In rats, ß-endorphin (ß-END) and gamma-aminobutyric acid (GABA) suppress LH secretion by hypothalamic mechanisms involving the preoptic area (POA). Systemic injection of naloxone (NAL) increases LH secretion in male rats, an effect which can be prevented by coadministration of GABA agonists. Application of NAL into the POA of ovariectomized (ovx), progesterone substituted sheep modulates preoptic GABA release. These findings have been interpreted such that the endogenous opioids act via the preoptic GABAergic system to regulate LH release. To evaluate this hypothesis we implanted ovx rats with push pull cannula into the POA and measured GABA secretion prior to and during the preoptic application of either NAL or ß-END. Blood samples were collected to assess the effects of the drugs on LH secretion. In addition, ovx rats were substituted with estradiol (E₂) to induce a negative feedback effect on LH release.

Intrapreoptic application of ß-END caused a rapid decline of LH release in ovx rats which was completely reversible after termination of ß-END perfusion.

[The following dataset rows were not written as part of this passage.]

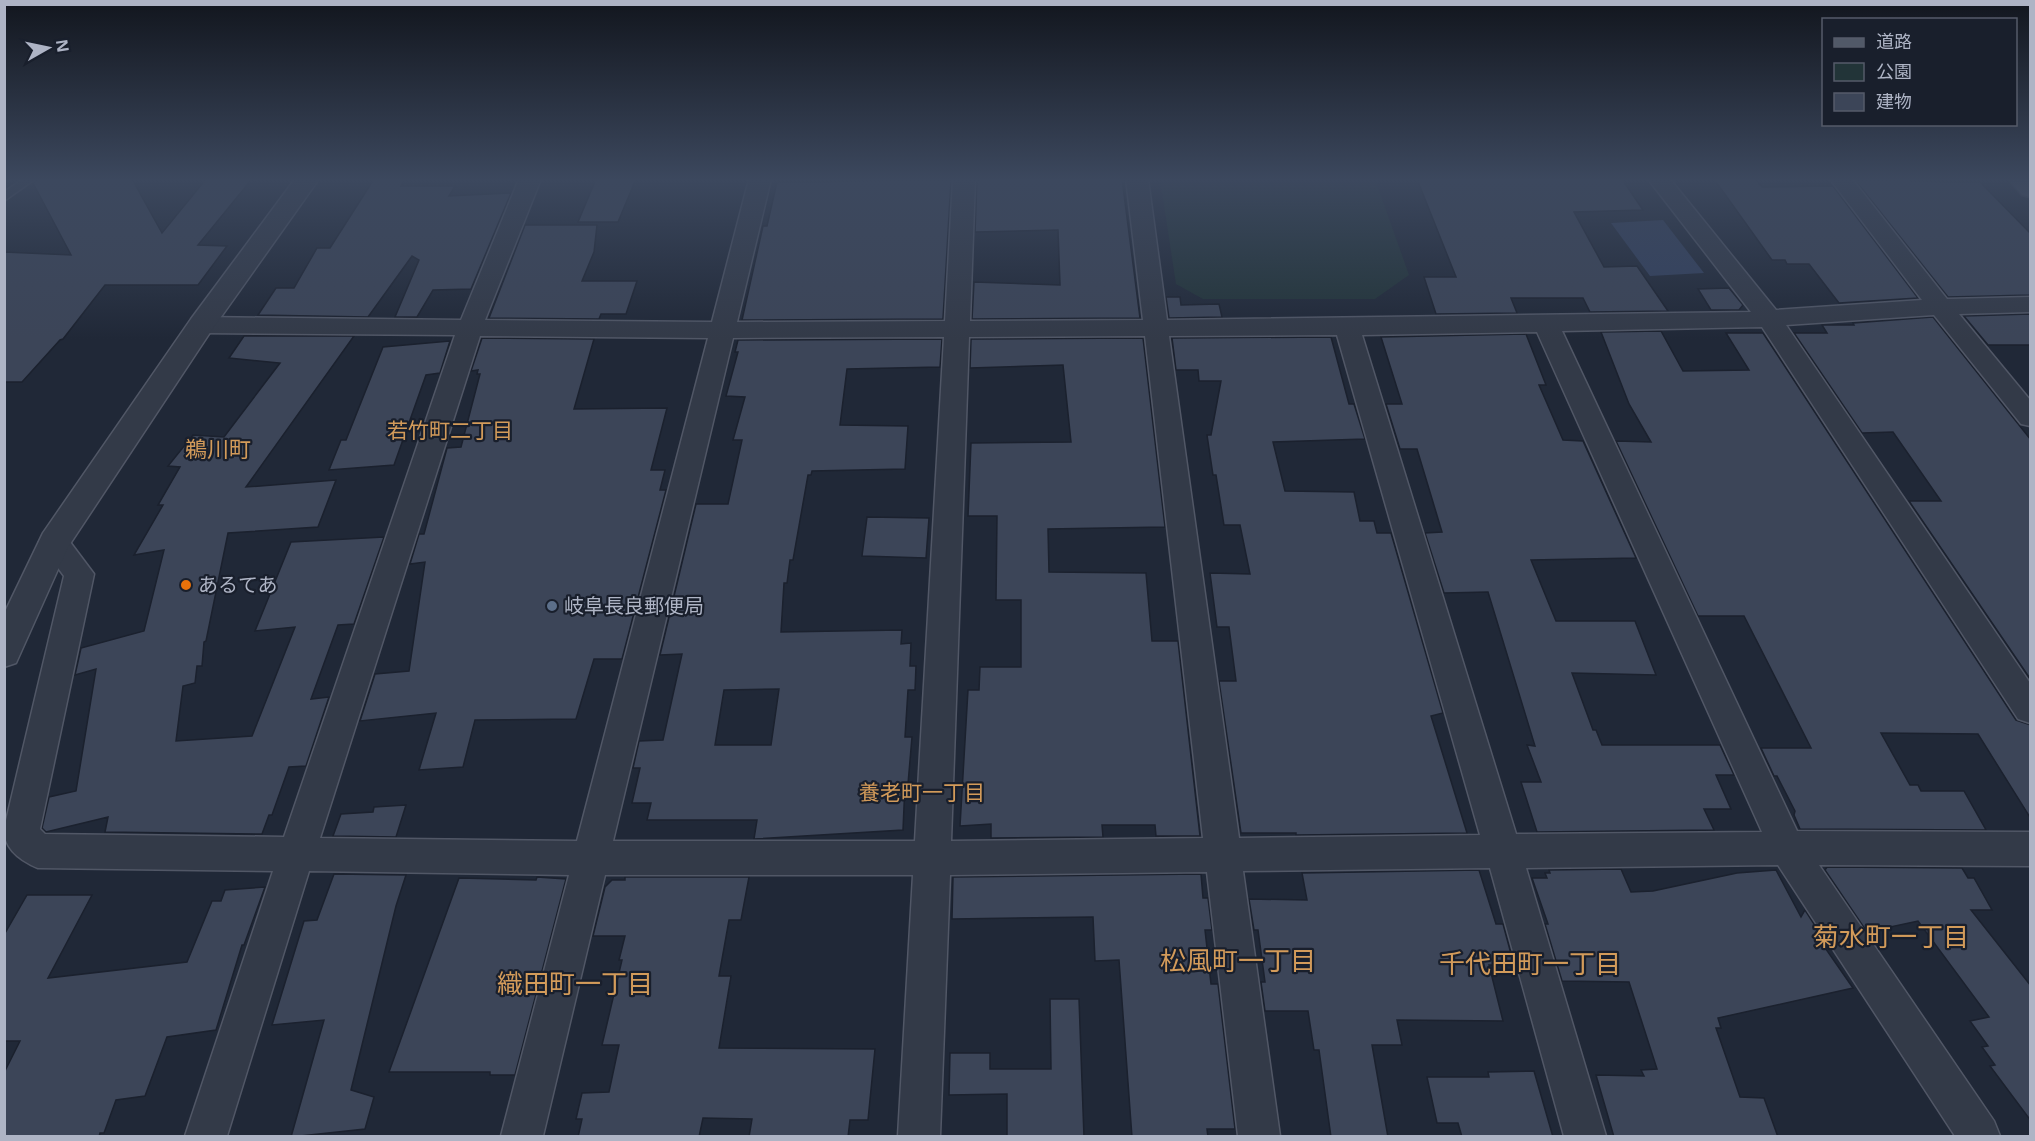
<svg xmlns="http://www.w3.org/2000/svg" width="2035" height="1141" font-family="'Open Sans','Noto Sans JP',sans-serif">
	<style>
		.green { fill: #223438 }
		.water { fill: #33415f }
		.building { fill: #3c4558; stroke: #1b212e; stroke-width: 1.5; fill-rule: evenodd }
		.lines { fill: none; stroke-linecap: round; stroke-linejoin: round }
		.service-casing { stroke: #515766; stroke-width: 3 }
		.minor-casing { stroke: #515766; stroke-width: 3 }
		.tertiary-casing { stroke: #515766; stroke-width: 3 }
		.primary-casing { stroke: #3d4351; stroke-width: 3 }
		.service { fill: #333a48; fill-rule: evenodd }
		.minor { fill: #333a48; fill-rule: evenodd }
		.tertiary { fill: #333a48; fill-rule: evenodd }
		.primary { fill: #515968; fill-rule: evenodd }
		.food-dot { fill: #e8710a; stroke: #191f2c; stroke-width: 2 }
		.service-dot { fill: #5c6f8a; stroke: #191f2c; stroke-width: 2 }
		.labels { text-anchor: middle; stroke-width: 4.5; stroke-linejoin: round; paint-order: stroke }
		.poi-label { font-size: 20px; fill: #aeb4c5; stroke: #191f2c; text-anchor: start }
		.neighbourhood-label { font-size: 21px; fill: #d39b5a; stroke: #191f2c }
		.quarter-label { font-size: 22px; fill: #d39b5a; stroke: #191f2c }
		.near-neighbourhood-label { font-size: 26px; fill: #d39b5a; stroke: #191f2c }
	</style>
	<rect width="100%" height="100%" fill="#202837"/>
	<path class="green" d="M 1160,179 L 1375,179 L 1409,275 L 1375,299 L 1203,299 L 1176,284 Z"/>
	<path class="water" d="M 1663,220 L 1704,273 L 1650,276 L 1611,223 Z"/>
	<g class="building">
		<path d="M 37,179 L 132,179 L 162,233 L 206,179 L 252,179 L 198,245 L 227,246 L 198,285 L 105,285 L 63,339 L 60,340 L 22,382 L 4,382 L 4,252 L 71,255 L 33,183 Z"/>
		<path d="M 374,179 L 405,179 L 401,186 L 455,186 L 449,196 L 511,193 L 471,289 L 433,290 L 417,317 L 395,317 L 419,260 L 412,256 L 368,317 L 258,315 L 276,288 L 294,288 L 317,248 L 330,248 Z"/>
		<path d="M 596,179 L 636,179 L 618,222 L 578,222 Z"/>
		<path d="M 980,179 L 1122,179 L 1140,318 L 972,319 L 974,282 L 1060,285 L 1058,230 L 975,232 L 977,180 Z"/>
		<path d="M 1417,179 L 1622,179 L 1643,210 L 1574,212 L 1604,267 L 1637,266 L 1668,311 L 1590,312 L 1583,298 L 1511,298 L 1517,313 L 1436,314 L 1424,277 L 1456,277 Z"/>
		<path d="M 1714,179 L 1755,179 L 1762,187 L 1833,186 L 1918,298 L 1839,303 L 1809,264 L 1787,264 L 1785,260 L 1772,260 Z"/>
		<path d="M 1910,179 L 1911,181 L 1980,182 L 2031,234 L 2031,295 L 1948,297 L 1855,180 Z"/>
		<path d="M 951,180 L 943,319 L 742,320 L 763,226 L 767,226 L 777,182 Z"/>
		<path d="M 525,225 L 597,225 L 594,252 L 582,281 L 637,281 L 626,314 L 601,314 L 599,319 L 489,318 Z"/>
		<path d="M 1729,288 L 1743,305 L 1739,310 L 1711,310 L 1698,289 Z"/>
		<path d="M 1166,297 L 1180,297 L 1181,305 L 1219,304 L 1222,317 L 1169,318 Z"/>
		<path d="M 2031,314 L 2031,345 L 1988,345 L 1964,316 Z"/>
		<path d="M 1933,317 L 2031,440 L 2031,680 L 1909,501 L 1941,501 L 1893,432 L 1862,433 L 1794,333 L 1827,333 L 1822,325 L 1854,325 L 1853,323 Z"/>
		<path d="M 1661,331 L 1683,371 L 1749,370 L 1726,333 L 1763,333 L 2016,720 L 2031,725 L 2031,819 L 1978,734 L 1881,733 L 1910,785 L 1918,785 L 1921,791 L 1964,791 L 1986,830 L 1800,829 L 1794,815 L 1795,811 L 1777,776 L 1774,776 L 1761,748 L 1811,748 L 1744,616 L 1698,616 L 1616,441 L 1651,442 L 1629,404 L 1601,332 Z"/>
		<path d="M 1526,334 L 1546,385 L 1539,385 L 1563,440 L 1583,441 L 1636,558 L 1531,560 L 1556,621 L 1635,621 L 1656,675 L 1572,673 L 1593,730 L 1596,730 L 1602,745 L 1720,745 L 1734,775 L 1716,775 L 1731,809 L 1704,809 L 1714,830 L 1537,832 L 1521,782 L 1541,782 L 1527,745 L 1535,746 L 1488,592 L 1444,593 L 1425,533 L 1442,532 L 1417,449 L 1400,449 L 1386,404 L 1402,404 L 1381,337 Z"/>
		<path d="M 244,336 L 354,336 L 246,487 L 336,480 L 318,527 L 228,533 L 206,641 L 204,642 L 202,666 L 197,666 L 195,683 L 183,686 L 176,741 L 252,736 L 295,627 L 255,631 L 291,542 L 384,537 L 354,624 L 338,625 L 311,699 L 329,697 L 306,766 L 289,767 L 272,815 L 269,815 L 262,834 L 105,832 L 108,817 L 46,832 L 42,828 L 49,797 L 76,791 L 96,669 L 75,675 L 81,648 L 144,631 L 164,550 L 134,555 L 163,505 L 158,505 L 180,467 L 168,466 L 193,435 L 224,437 L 280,363 L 229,358 Z"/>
		<path d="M 1331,337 L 1349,404 L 1354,404 L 1365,439 L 1273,442 L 1285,491 L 1354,492 L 1360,521 L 1374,521 L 1377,533 L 1391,533 L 1443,713 L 1431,716 L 1467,833 L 1296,835 L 1296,833 L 1241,833 L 1219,681 L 1236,681 L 1229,627 L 1217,627 L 1210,573 L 1250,574 L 1240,525 L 1224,525 L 1216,475 L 1213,475 L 1207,435 L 1211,435 L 1221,381 L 1199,381 L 1198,370 L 1176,370 L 1172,338 Z"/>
		<path d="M 482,338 L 594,339 L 574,409 L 667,408 L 651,470 L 665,470 L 660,490 L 666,490 L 622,659 L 594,659 L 576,719 L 475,720 L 463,767 L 419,770 L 436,713 L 360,721 L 375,674 L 409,671 L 425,562 L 410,564 L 419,534 L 424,534 L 447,448 L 461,447 L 480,374 L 477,374 L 478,370 L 471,371 Z"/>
		<path d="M 1143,338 L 1165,527 L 1048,529 L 1049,572 L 1146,573 L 1152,641 L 1178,641 L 1200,836 L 1156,836 L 1155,825 L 1102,825 L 1103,837 L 991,838 L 991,824 L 960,826 L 968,690 L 979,690 L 980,667 L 1021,667 L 1021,600 L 996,600 L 997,516 L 968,516 L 971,443 L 1071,442 L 1063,365 L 970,368 L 971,339 Z"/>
		<path d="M 942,339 L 940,367 L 847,369 L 840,425 L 908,426 L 905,469 L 812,471 L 811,475 L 808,475 L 793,560 L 790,560 L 787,583 L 784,583 L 781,632 L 902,630 L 901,644 L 911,643 L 910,666 L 916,666 L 915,690 L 908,690 L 905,737 L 912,737 L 908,784 L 905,784 L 903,830 L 754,839 L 757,820 L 647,820 L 651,803 L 632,803 L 640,768 L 633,768 L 639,741 L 663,740 L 682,654 L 660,655 L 696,504 L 728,504 L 742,440 L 733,440 L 745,397 L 726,396 L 738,352 L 735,352 L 738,340 ZM 779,689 L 771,745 L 715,745 L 724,690 Z"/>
		<path d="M 450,341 L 440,373 L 426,375 L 394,465 L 329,470 L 341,440 L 346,440 L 383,347 Z"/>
		<path d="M 867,517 L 929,518 L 926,558 L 862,556 Z"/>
		<path d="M 406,805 L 396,837 L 333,836 L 341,814 L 373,812 L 374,807 Z"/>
		<path d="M 1827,867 L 1962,868 L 1968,878 L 1974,878 L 1992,910 L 1971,910 L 2031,986 L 2031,1121 L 1990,1066 L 1995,1065 L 1982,1047 L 1988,1046 L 1970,1021 L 1989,1017 L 1918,921 L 1867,932 L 1825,870 Z"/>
		<path d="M 1621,869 L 1631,892 L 1653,891 L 1737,873 L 1776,870 L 1801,917 L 1805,910 L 1825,941 L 1821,942 L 1853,988 L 1718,1018 L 1721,1028 L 1716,1028 L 1740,1097 L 1764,1098 L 1778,1137 L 1614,1137 L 1596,1075 L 1644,1076 L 1641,1070 L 1657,1069 L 1629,982 L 1562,981 L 1545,924 L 1548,924 L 1532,878 L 1547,878 L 1545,873 L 1550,873 L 1549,870 Z"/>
		<path d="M 1479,870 L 1496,924 L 1503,924 L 1514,965 L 1489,965 L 1503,1021 L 1397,1020 L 1402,1045 L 1372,1045 L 1388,1137 L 1331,1137 L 1319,1050 L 1314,1050 L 1308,1011 L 1265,1011 L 1261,982 L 1265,982 L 1258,930 L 1254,930 L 1249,899 L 1307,900 L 1302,873 Z"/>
		<path d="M 334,874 L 406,875 L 396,906 L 351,1090 L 374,1097 L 365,1129 L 291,1137 L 324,1020 L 272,1025 L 304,921 L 317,920 Z"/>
		<path d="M 1201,874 L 1203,898 L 1208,898 L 1212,930 L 1205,930 L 1211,984 L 1218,984 L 1235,1129 L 1207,1129 L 1208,1137 L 1132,1137 L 1119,960 L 1095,961 L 1093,917 L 952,919 L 953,877 Z"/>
		<path d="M 537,877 L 566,879 L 515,1075 L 490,1075 L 490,1072 L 389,1072 L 459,878 L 536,880 Z"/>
		<path d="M 625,877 L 749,877 L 741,920 L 729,920 L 719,976 L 731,976 L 719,1048 L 875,1049 L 868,1120 L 850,1120 L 848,1137 L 749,1137 L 752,1119 L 703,1118 L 699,1137 L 578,1137 L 582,1119 L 576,1119 L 582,1093 L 609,1092 L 619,1045 L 602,1045 L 622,960 L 619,960 L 625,936 L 593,936 L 605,887 L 612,880 L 625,880 Z"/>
		<path d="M 265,887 L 244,945 L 242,945 L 216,1030 L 167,1037 L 145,1096 L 116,1100 L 104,1133 L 100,1133 L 99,1137 L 4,1137 L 4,1073 L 20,1041 L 4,1041 L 4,935 L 27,895 L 92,895 L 48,978 L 187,962 L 212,901 L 221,901 L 225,890 Z"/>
		<path d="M 1050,999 L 1079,999 L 1084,1137 L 1007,1137 L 1007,1094 L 949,1095 L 950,1053 L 990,1053 L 990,1069 L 1051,1069 Z"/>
		<path d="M 1534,1071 L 1553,1137 L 1462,1137 L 1458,1123 L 1437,1123 L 1427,1077 L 1489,1077 L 1488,1072 Z"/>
	</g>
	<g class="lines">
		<g class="service-casing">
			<path id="service" d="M 23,179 L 35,179 L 4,201 L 4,192 Z"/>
		</g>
		<g class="minor-casing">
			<path id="minor" d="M 519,179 L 541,179 L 485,320 L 712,322 L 749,179 L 771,179 L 737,322 L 945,321 L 953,179 L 975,179 L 970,321 L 1143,320 L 1126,179 L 1148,179 L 1167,320 L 1751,312 L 1648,179 L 1670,179 L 1776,310 L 1922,300 L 1830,179 L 1852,179 L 1947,299 L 2030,297 L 2030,312 L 1959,314 L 2030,400 L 2030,426 L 2021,424 L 1934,315 L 1786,325 L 2030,683 L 2030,723 L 2018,719 L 1762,327 L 1562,331 L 1797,831 L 2030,832 L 2030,866 L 1819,865 L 1994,1121 L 2000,1136 L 1955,1136 L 1778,865 L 1526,868 L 1606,1136 L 1564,1136 L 1490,868 L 1243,871 L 1280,1136 L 1238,1136 L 1207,872 L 950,875 L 940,1136 L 898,1136 L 913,875 L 605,875 L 543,1136 L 501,1136 L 569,875 L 309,871 L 227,1136 L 185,1136 L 273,871 L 38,868 C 21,861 4,849 4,829 L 64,576 L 39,542 L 44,534 L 54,531 L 64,534 L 94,574 L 40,829 L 45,834 L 284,837 L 455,335 L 201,333 L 192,331 L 189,325 L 192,319 L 201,317 L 461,320 ZM 1537,332 L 1762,832 L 1516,834 L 1362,335 ZM 1337,335 L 1480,835 L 1239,838 L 1169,336 ZM 480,336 L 708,338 L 577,841 L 320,838 ZM 1145,336 L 1203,838 L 951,841 L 969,337 ZM 944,337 L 915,841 L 613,841 L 733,338 Z"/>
		</g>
		<g class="tertiary-casing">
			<path id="tertiary" d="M 295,179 L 319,179 L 211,331 L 68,547 L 16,663 L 4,667 L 4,614 L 43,533 L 191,319 Z"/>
		</g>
		<g class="primary-casing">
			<path id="primary" d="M 2008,179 L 2030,179 L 2030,197 L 2022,195 Z"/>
		</g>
		<use href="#service" class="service"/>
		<use href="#minor" class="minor"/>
		<use href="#tertiary" class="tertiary"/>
		<use href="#primary" class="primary"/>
	</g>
	<linearGradient id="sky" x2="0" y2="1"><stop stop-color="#12161e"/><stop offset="0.53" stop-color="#3c485e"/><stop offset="1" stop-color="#3c485e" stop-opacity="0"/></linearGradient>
	<rect width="2035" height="339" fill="url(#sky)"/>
	<circle class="food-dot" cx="186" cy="585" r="6"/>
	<circle class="service-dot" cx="552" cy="606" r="6"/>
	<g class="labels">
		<g class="poi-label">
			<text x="198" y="592">あるてあ</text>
			<text x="564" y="613">岐阜長良郵便局</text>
		</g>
		<g class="neighbourhood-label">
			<text x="450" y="438">若竹町二丁目</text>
			<text x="922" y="800">養老町一丁目</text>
		</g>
		<g class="quarter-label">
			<text x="218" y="457">鵜川町</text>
		</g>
		<g class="near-neighbourhood-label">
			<text x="1891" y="946">菊水町一丁目</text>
			<text x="1238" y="970">松風町一丁目</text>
			<text x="1530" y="973">千代田町一丁目</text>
			<text x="575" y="993">織田町一丁目</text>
		</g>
	</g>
	<rect width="2035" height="1141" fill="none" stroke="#aeb4c5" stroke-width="12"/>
	<rect x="1822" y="18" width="195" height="108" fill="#191f2c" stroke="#555b69" stroke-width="1.5"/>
	<rect x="1834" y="38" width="30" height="9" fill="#515968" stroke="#555b69" stroke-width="1.5"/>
	<text x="1876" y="48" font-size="18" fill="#aeb4c5">道路</text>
	<rect x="1834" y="63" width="30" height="18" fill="#223438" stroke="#555b69" stroke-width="1.5"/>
	<text x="1876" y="78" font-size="18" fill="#aeb4c5">公園</text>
	<rect x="1834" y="93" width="30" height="18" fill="#3c4558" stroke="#555b69" stroke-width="1.5"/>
	<text x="1876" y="108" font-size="18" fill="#aeb4c5">建物</text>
	<g transform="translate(48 48) rotate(81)" stroke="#191f2c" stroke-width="4.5" paint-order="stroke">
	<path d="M0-4.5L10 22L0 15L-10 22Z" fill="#aeb4c5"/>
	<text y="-9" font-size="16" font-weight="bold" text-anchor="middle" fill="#aeb4c5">N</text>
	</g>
</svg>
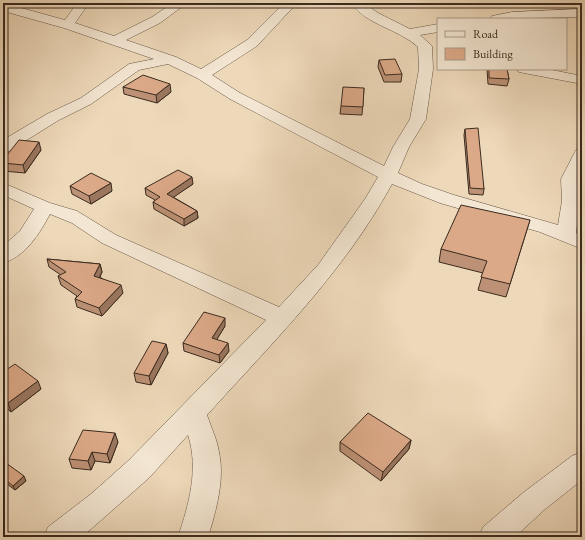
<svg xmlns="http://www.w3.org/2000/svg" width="585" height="540" font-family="'EB Garamond',serif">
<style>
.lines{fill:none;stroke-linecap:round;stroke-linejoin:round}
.street-casing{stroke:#675646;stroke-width:1}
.street{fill:#f3e6d2;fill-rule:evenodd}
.wall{fill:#bd9175;stroke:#3a2b1f}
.shaded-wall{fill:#9a765f;stroke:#3a2b1f}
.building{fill:#dca988;stroke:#3a2b1f}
</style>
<rect width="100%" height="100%" fill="#edd8b9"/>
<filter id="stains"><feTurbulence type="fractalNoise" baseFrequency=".005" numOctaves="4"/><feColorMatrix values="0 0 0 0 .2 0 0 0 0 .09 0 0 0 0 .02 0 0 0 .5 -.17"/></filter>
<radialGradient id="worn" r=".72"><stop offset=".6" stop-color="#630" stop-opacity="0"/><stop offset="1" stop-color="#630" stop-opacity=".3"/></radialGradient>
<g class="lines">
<!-- street casing -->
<g class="street-casing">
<path id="street" d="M3,3L65,20L77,3H89L75,23L114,36L152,17L173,3H187L160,23L126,40L176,57L201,69L247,40L284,3H297L257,46L212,75L240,93L384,166L393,147L410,119L419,69L418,47C399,29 366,25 351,3H364L378,13L410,29L438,24V32L420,35L432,46L433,69L426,119L409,147L398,173L422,184L454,195L558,225L562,201L561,179L576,150L582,149V172L579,179L580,201L576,233L582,236V249L540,232L440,203L392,184C345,271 273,342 207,415C211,427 217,439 219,452C225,480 216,511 208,537H178C189,504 199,469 188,435L149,478L82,537H44L48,527L91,494L129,460L266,320L102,243L72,223L50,214C40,233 25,257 3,263V246L20,231L34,209L3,195V183L50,203L77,211L116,235L279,307L318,265L365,199L378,177L230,99L197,78L168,64L139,70L91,104L59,120L9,151L3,152V140L47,114L81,98L129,64L154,59L64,28L3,11Z
M582,9V17L490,19L492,16L512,12Z
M517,69H547L582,76V84L524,73L519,72Z
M582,452V480L544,510L515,537H479L483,527L524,492L572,456Z"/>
</g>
<!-- street -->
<use href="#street" class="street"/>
</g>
<!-- wall -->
<path class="wall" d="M379,60L402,74L401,82H384L378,67Z
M487,69H507L509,79L507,86L488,84Z
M123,87L171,92L157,103L124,94Z
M364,88L362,115L340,114L341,106Z
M465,129L484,189L483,195L469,194L464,135Z
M41,150L25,173L3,171V160Z
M193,184L173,197L197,211L198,218L184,226L154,209L153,202L155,200L146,195L145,188Z
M70,186L112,191L91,204L72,194Z
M530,220L506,297L478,290L483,273L439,262L441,249Z
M47,259L100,264L102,272L100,277L123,293L102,316L77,307L75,299L77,296L61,285L58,276L61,275L49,267Z
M225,326L217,339L229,351L220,363L184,351L183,343Z
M166,344L168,353L151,385L136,382L134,373Z
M3,372L41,389L11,412L3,405Z
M411,440L409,449L381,481L340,451V442Z
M118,442L110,463L95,461L91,470L72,468L69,459Z
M3,466L26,481L15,490L3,481Z"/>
<!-- shaded-wall -->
<path class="shaded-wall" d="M170,84L171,92L157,103L156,95Z
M39,142L41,150L25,173L23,165Z
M192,177L193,184L168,201L167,194Z
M111,183L112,191L91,204L89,196Z
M197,211L198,218L184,226V219Z
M4,216L7,225L3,227V217Z
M100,264L102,272L96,284L94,276Z
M121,285L123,293L102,316L99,308Z
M225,318V326L213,346L212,338Z
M228,343L229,351L220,363L219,355Z
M166,344L168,353L151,385L149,376Z
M38,381L41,389L11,412L8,403Z
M115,433L118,442L110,463L107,454Z
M411,440L409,449L381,481L383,472Z
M92,452L95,461L91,470L88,461Z
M24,476L26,481L15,490L13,486Z"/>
<!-- building -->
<path class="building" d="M395,59L402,74L385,75L379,60Z
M489,69H507L509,79L489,78Z
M143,75L170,84L156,95L123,87Z
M343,87L364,88L363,107L341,106Z
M478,128L484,189L470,188L465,129Z
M19,140L39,142L23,165L3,163V160Z
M178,170L192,177L167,194L197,211L184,219L153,202L160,197L145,188Z
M91,173L111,183L89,196L70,186Z
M461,205L530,220L510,284L481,277L487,261L441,249Z
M47,259L100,264L94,276L121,285L99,308L75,299L82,292L58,276L66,272Z
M204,312L225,318L212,338L228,343L219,355L183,343Z
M152,341L166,344L149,376L134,373Z
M15,364L38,381L8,403L3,400V372Z
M368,413L411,440L383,472L340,442Z
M83,430L115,433L107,454L92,452L88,461L69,459Z
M6,463L24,476L13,486L3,478V466Z"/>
<!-- margin -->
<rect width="585" height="540" fill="none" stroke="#edd8b9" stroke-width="16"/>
<rect x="4" y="4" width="577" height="532" fill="none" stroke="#3a2b1f" stroke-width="2"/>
<rect x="8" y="8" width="569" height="524" fill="none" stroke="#3a2b1f"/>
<!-- legend -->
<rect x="437" y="18" width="130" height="52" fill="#f3e6d2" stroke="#a99b8a"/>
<rect x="445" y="31" width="20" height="6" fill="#f3e6d2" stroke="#a99b8a"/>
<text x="473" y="38" font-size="12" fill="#3a2b1f">Road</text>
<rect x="445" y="48" width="20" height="12" fill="#dca988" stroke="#a99b8a"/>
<text x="473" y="58" font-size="12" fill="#3a2b1f">Building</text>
<rect width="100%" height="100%" filter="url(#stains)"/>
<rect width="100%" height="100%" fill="url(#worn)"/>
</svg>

Though LH levels were clearly suppressed, no change of GABA release in the POA was observed. During preoptic NAL perfusion both LH secretion and GABA release remained unaffected. Likewise, during ß-END perfusion into the POA of E₂ treated rats neither LH nor GABA secretion changed. In contrast, NAL perfusion rapidly increased LH release but again this action of the opioidergic drug was not accompanied by alterations of GABA release. We conclude from these data: 1) Intrapreoptically applied ß-END inhibits LH release only in the absence of steroids. In turn, blockade of opioid receptors is effective only in the presence of steroids. Both findings indicate that in the POA opioidergic activity is low in ovx rats, but high during negative feedback of E₂. 2) No changes of GABA secretion were observed during manipulations of the opioidergic tonus in the POA suggesting that both ß-END and GABA do not interact to regulate LH release. Thus, ß-END may directly inhibit the activity of GnRH neurons located in the POA or acts via a neurotransmitter other than GABA.